Anybody? I have verified the website is running and the PIVisionServiceAppPool and PIVisionAdminAppPool and PI Web API and Pi Web APICrawler services are still using the domain service account and running.
Hey all. I was able to edit the file after running Wordpad as administrator.
1 of 1 people found this helpful
Apologies for the slow response. For future reference, questions on PI Vision will get faster responses when posted in the PI Visualization space.
Do you have any HTTP Verbs denied on your PI Vision application? This can be inherited from Server or site-level settings. In either case, you can check PI Vision's configuration in IIS with the steps below:
- In IIS Manager, select the PIVision application (not the website, the application below the website)
- Open the "Request Filtering" tool and select the "HTTP Verbs" tab
- Look for any denied verbs like below:
- If there are no verbs listed, also check the "Edit Feature Settings..." link on the right side.
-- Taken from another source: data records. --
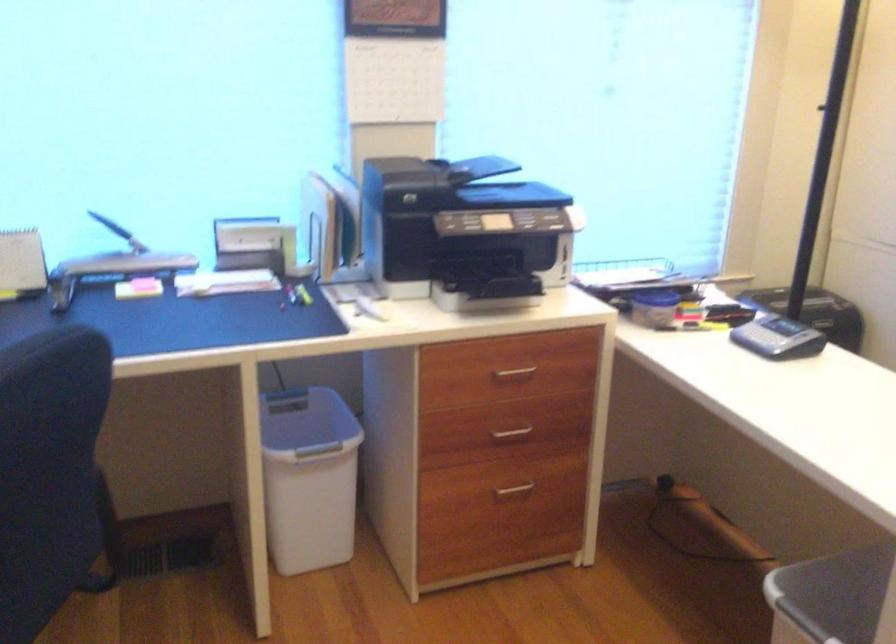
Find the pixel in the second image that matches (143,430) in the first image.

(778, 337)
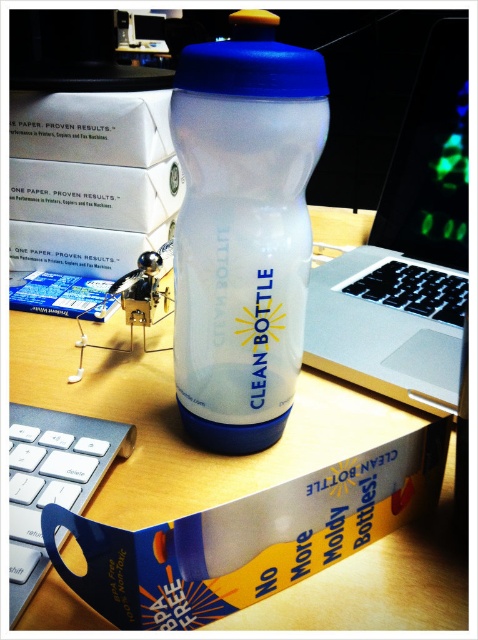
You are organizing your desk and want to place the transparent plastic bottle at center and the sleek silver laptop at center closer together. What is the minimum distance you need to move them to make them touch each other?

The transparent plastic bottle at center and the sleek silver laptop at center are currently 10.30 inches apart. To make them touch, you need to move them a total of 10.30 inches combined. Since you can move both objects, the minimum distance each needs to move would be half of that, so 5.15 inches each.

You are trying to determine the best path to place a new item on the desk without moving the existing objects. You notice two points on the desk labeled as point (201, 412) and point (426, 102). Based on their positions, which point is closer to you and thus safer to place the item?

Point (201, 412) is closer to the viewer than point (426, 102), so placing the item there would be safer as it is nearer to your current position.

You are organizing items on a desk and need to place a new item at the point labeled as point (242, 228). What object is located at that coordinate?

The point (242, 228) corresponds to the transparent plastic bottle at center.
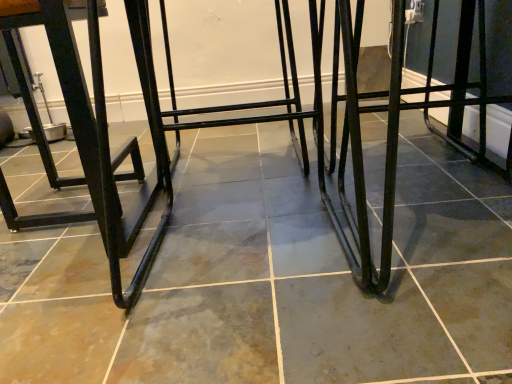
Question: From a real-world perspective, is black metal frame at left above or below black metal step stool at center?

Choices:
 (A) below
 (B) above

Answer: (B)

Question: Would you say black metal frame at left is to the left or to the right of black metal step stool at center in the picture?

Choices:
 (A) left
 (B) right

Answer: (A)

Question: Is black metal frame at left taller or shorter than black metal step stool at center?

Choices:
 (A) tall
 (B) short

Answer: (A)

Question: From a real-world perspective, is black metal step stool at center positioned above or below black metal frame at left?

Choices:
 (A) above
 (B) below

Answer: (B)

Question: Which is correct: black metal step stool at center is inside black metal frame at left, or outside of it?

Choices:
 (A) inside
 (B) outside

Answer: (B)

Question: From the image's perspective, is black metal step stool at center located above or below black metal frame at left?

Choices:
 (A) below
 (B) above

Answer: (A)

Question: Is black metal step stool at center taller or shorter than black metal frame at left?

Choices:
 (A) tall
 (B) short

Answer: (B)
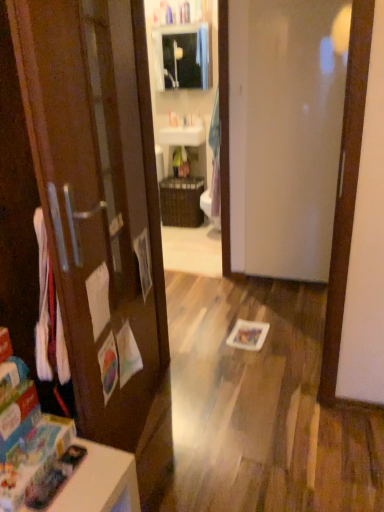
In order to click on white glossy table at lower left in this screenshot , I will do `click(100, 482)`.

What do you see at coordinates (284, 132) in the screenshot? Image resolution: width=384 pixels, height=512 pixels. I see `white glossy door at center` at bounding box center [284, 132].

Describe the element at coordinates (183, 57) in the screenshot. The image size is (384, 512). I see `matte glass medicine cabinet at upper center` at that location.

At what (x,y) coordinates should I click in order to perform the action: click on matte glass medicine cabinet at upper center. Please return your answer as a coordinate pair (x, y). Looking at the image, I should click on (183, 57).

I want to click on white glossy sink at upper center, so click(x=183, y=136).

Can you tell me how much white glossy table at lower left and white glossy door at center differ in facing direction?

The facing directions of white glossy table at lower left and white glossy door at center are 85.2 degrees apart.

Based on the photo, from a real-world perspective, between white glossy table at lower left and white glossy door at center, who is vertically lower?

From a 3D spatial view, white glossy table at lower left is below.

In terms of width, does white glossy table at lower left look wider or thinner when compared to white glossy door at center?

In the image, white glossy table at lower left appears to be wider than white glossy door at center.

Is white glossy table at lower left oriented away from white glossy door at center?

No.

Is white plastic sink at upper center positioned beyond the bounds of white glossy sink at upper center?

Yes, white plastic sink at upper center is outside of white glossy sink at upper center.

Which object is positioned more to the right, white plastic sink at upper center or white glossy sink at upper center?

Positioned to the right is white glossy sink at upper center.

Considering the relative positions of white plastic sink at upper center and white glossy sink at upper center in the image provided, is white plastic sink at upper center in front of white glossy sink at upper center?

That is False.

Does white plastic sink at upper center turn towards white glossy sink at upper center?

No, white plastic sink at upper center is not facing towards white glossy sink at upper center.

From the image's perspective, is white plastic sink at upper center under white glossy table at lower left?

No, from the image's perspective, white plastic sink at upper center is not below white glossy table at lower left.

Is white plastic sink at upper center smaller than white glossy table at lower left?

Indeed, white plastic sink at upper center has a smaller size compared to white glossy table at lower left.

Consider the image. Would you say white plastic sink at upper center is inside or outside white glossy table at lower left?

white plastic sink at upper center is spatially situated outside white glossy table at lower left.

Is white glossy table at lower left at the back of white plastic sink at upper center?

No, white glossy table at lower left is not at the back of white plastic sink at upper center.

Between point (313, 151) and point (204, 77), which one is positioned behind?

The point (204, 77) is farther from the camera.

From a real-world perspective, is white glossy door at center above or below matte glass medicine cabinet at upper center?

white glossy door at center is below matte glass medicine cabinet at upper center.

Considering the positions of objects white glossy door at center and matte glass medicine cabinet at upper center in the image provided, who is more to the right, white glossy door at center or matte glass medicine cabinet at upper center?

white glossy door at center is more to the right.

Does white glossy door at center have a lesser width compared to matte glass medicine cabinet at upper center?

Yes.

Can you confirm if white glossy sink at upper center is taller than matte glass medicine cabinet at upper center?

No, white glossy sink at upper center is not taller than matte glass medicine cabinet at upper center.

Considering the points (205, 129) and (181, 37), which point is behind, point (205, 129) or point (181, 37)?

The point (181, 37) is behind.

From a real-world perspective, is white glossy sink at upper center below matte glass medicine cabinet at upper center?

Correct, in the physical world, white glossy sink at upper center is lower than matte glass medicine cabinet at upper center.

Which object is further away from the camera taking this photo, white glossy sink at upper center or matte glass medicine cabinet at upper center?

Positioned behind is white glossy sink at upper center.

Would you say white glossy sink at upper center is a long distance from white plastic sink at upper center?

They are positioned close to each other.

Locate an element on the screen. The height and width of the screenshot is (512, 384). toiletry located above the white glossy sink at upper center (from the image's perspective) is located at coordinates click(173, 119).

Is white glossy sink at upper center inside the boundaries of white plastic sink at upper center, or outside?

white glossy sink at upper center is located beyond the bounds of white plastic sink at upper center.

Which object is closer to the camera, white glossy sink at upper center or white plastic sink at upper center?

white glossy sink at upper center.

In terms of size, does matte glass medicine cabinet at upper center appear bigger or smaller than white glossy door at center?

matte glass medicine cabinet at upper center is smaller than white glossy door at center.

Is matte glass medicine cabinet at upper center not near white glossy door at center?

Yes, matte glass medicine cabinet at upper center is far from white glossy door at center.

The height and width of the screenshot is (512, 384). What are the coordinates of `medicine cabinet to the left of white glossy door at center` in the screenshot? It's located at (183, 57).

Identify the location of table lying below the white glossy door at center (from the image's perspective). (100, 482).

You are a GUI agent. You are given a task and a screenshot of the screen. Output one action in this format:
    pyautogui.click(x=<x>, y=<y>)
    Task: Click on the toiletry positioned vertically above the white glossy sink at upper center (from a real-world perspective)
    The image size is (384, 512).
    Given the screenshot: What is the action you would take?
    pyautogui.click(x=173, y=119)

Looking at the image, which one is located closer to white glossy door at center, white glossy sink at upper center or white glossy table at lower left?

Among the two, white glossy sink at upper center is located nearer to white glossy door at center.

Which object lies further to the anchor point white glossy table at lower left, white plastic sink at upper center or white glossy door at center?

The object further to white glossy table at lower left is white plastic sink at upper center.

Looking at the image, which one is located further to white glossy table at lower left, matte glass medicine cabinet at upper center or white glossy door at center?

Based on the image, matte glass medicine cabinet at upper center appears to be further to white glossy table at lower left.

Estimate the real-world distances between objects in this image. Which object is further from matte glass medicine cabinet at upper center, white glossy table at lower left or white glossy sink at upper center?

Based on the image, white glossy table at lower left appears to be further to matte glass medicine cabinet at upper center.

Estimate the real-world distances between objects in this image. Which object is further from white glossy sink at upper center, white glossy table at lower left or matte glass medicine cabinet at upper center?

white glossy table at lower left.

Looking at the image, which one is located further to white glossy sink at upper center, white plastic sink at upper center or matte glass medicine cabinet at upper center?

matte glass medicine cabinet at upper center is positioned further to the anchor white glossy sink at upper center.

Based on the photo, which object lies nearer to the anchor point matte glass medicine cabinet at upper center, white glossy sink at upper center or white plastic sink at upper center?

white plastic sink at upper center.

Considering their positions, is matte glass medicine cabinet at upper center positioned closer to white glossy door at center than white glossy sink at upper center?

The object closer to white glossy door at center is white glossy sink at upper center.

The image size is (384, 512). Find the location of `medicine cabinet between white glossy door at center and white glossy sink at upper center in the front-back direction`. medicine cabinet between white glossy door at center and white glossy sink at upper center in the front-back direction is located at coordinates (183, 57).

The image size is (384, 512). What are the coordinates of `counter top positioned between white glossy door at center and white plastic sink at upper center from near to far` in the screenshot? It's located at (183, 136).

The image size is (384, 512). Identify the location of door between white glossy table at lower left and matte glass medicine cabinet at upper center along the z-axis. click(284, 132).

Identify the location of door between white glossy table at lower left and white plastic sink at upper center in the front-back direction. (284, 132).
If "Allow unlisted verbs" is unchecked, then any verbs not explicitly allowed will be blocked.
For reference, on a default installation of PI Vision, no HTTP verbs are denied.
Let us know if this helps!
Thank you James. I can confirm the only verb I am not allowing is TRACE.
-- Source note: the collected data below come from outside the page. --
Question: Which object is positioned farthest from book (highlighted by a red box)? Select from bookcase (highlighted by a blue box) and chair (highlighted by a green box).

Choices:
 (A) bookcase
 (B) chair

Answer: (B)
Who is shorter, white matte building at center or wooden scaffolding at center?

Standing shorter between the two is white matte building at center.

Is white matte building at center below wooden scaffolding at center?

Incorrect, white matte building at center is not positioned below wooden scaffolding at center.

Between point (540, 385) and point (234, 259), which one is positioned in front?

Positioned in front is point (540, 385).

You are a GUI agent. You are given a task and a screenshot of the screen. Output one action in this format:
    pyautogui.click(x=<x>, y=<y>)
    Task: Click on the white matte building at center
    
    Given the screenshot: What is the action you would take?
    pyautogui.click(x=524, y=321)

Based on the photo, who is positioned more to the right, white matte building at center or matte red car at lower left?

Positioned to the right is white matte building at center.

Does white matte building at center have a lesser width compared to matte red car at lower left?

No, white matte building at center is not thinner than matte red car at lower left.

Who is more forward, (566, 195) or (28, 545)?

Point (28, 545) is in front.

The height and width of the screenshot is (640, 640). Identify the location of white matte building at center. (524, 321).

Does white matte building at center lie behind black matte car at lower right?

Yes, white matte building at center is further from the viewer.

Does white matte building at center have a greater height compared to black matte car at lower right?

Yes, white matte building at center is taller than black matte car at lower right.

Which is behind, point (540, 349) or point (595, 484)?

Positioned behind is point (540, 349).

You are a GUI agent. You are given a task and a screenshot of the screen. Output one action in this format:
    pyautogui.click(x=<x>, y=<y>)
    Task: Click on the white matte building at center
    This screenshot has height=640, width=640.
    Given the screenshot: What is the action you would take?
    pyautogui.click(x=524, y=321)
When I edited Request Filtering Settings I found all four boxes unchecked. I checked all four boxes and restarted IIS. This time I got a different error,
500.19. Cannot add duplicate collection entry of type 'add' with combination key attributes 'users, roles, verbs' respectively set to ', PI Vision Users, '
FOLLOWUP: When using IIS Manager to view the IIS Authorization Rules, I can view the rules for the Host and Default Web Site. Both of these are set to Allow PI Vision Users. This is a local group on the server.
However, I get the above error when trying to view the IIS Authorization Rules for the PIVision and PIVision\Admin applications.
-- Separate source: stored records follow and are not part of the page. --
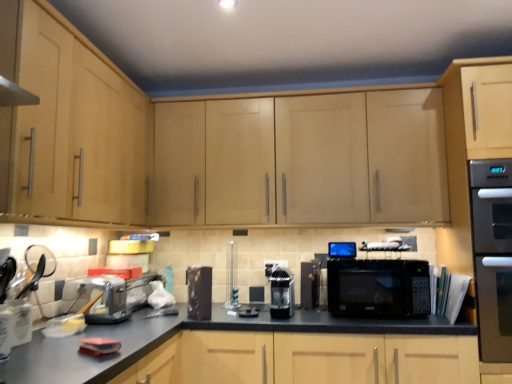
Question: Is point (504, 311) positioned closer to the camera than point (291, 205)?

Choices:
 (A) closer
 (B) farther

Answer: (A)

Question: From a real-world perspective, is stainless steel oven at right above or below light wood cabinet at upper center, the first cabinetry when ordered from right to left?

Choices:
 (A) above
 (B) below

Answer: (B)

Question: Which is farther from the black glossy coffee maker at center, which is the 2th appliance from left to right?

Choices:
 (A) black matte microwave at center
 (B) black plastic microwave at center, acting as the 2th appliance starting from the right
 (C) stainless steel oven at right
 (D) metallic silver toaster at left, the 5th appliance in the right-to-left sequence
 (E) light wood cabinet at upper center, the first cabinetry when ordered from right to left

Answer: (C)

Question: Based on their relative distances, which object is nearer to the stainless steel oven at right?

Choices:
 (A) black glossy microwave at center, the 5th appliance from the left
 (B) light wood cabinet at upper center, the second cabinetry viewed from the left
 (C) black matte microwave at center
 (D) light wood cabinet at left, marked as the second cabinetry in a right-to-left arrangement
 (E) black plastic microwave at center, which is the 4th appliance from left to right

Answer: (C)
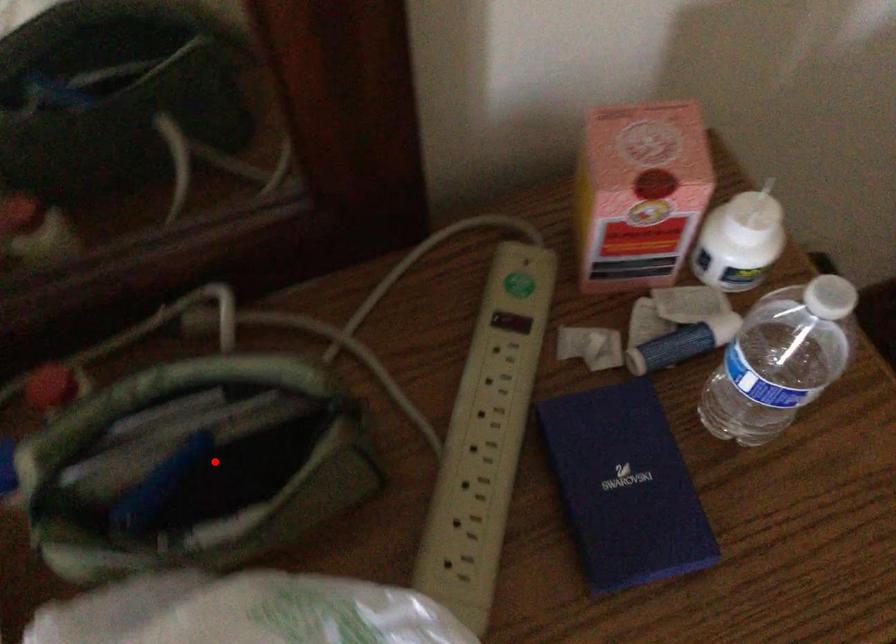
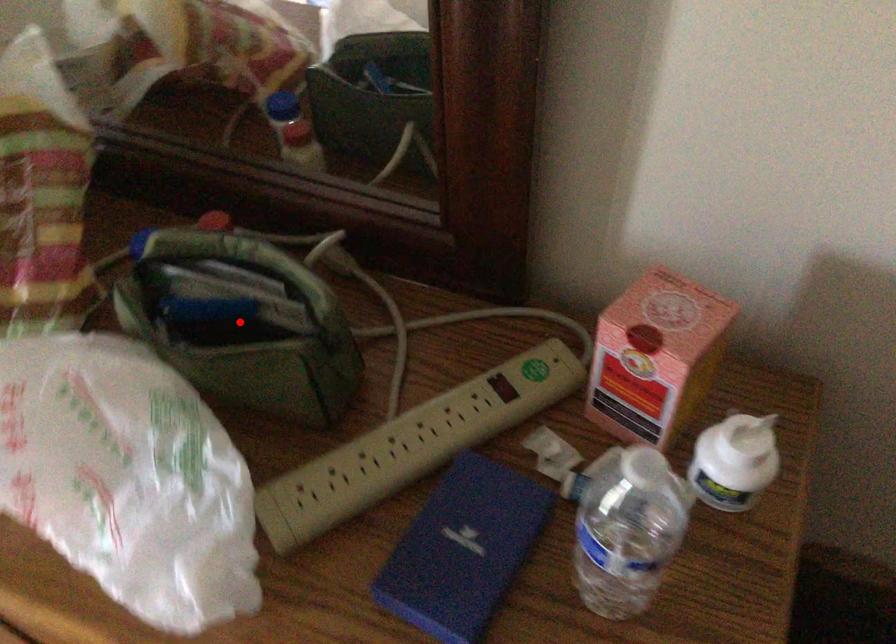
I am providing you with two images of the same scene from different viewpoints. A red point is marked on the first image and another point is marked on the second image. Is the red point in image1 aligned with the point shown in image2?

Yes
Could the upgrade have corrupted my Program Files\PIPC\PIVision\web.config file and how do I fix this?
1 of 1 people found this helpful
That error occurs when a web.config at a lower level (e.g. on the PIVision application level) tries to add a configuration setting that already exists at a higher level (e.g. the server or website level). To resolve it, locate your PIVision web.config file at PIPC\PIVision\web.config and open it in a text editor. Under the <system.webServer> section, locate the <security> element and remove the line below:
<add accessType="Allow" users="" roles="PI Vision Users" />
Save the file and reopen IIS Manager, to check the "Authorization Rules" section under the PIVision application. If this section opens without throwing an error, then you should see the PI Vision Users group allowed access through the inherited configuration at the higher level. Recycling the PIVisionServiceAppPool should clear the error you mentioned. Let me know if it gets replaced by another error!
Thank you James, you are more or less correct. Instead of editing the files as you suggested, I removed the group from the host and default web site and recycled IIS. This seemed to do the trick.
Now I have absolutely no one listed in IIS Manager Authorization Rules for the host or default web site. I think Allow All Users is the default but the Center for Internet Security benchmark for IIS recommends removing this, which I had.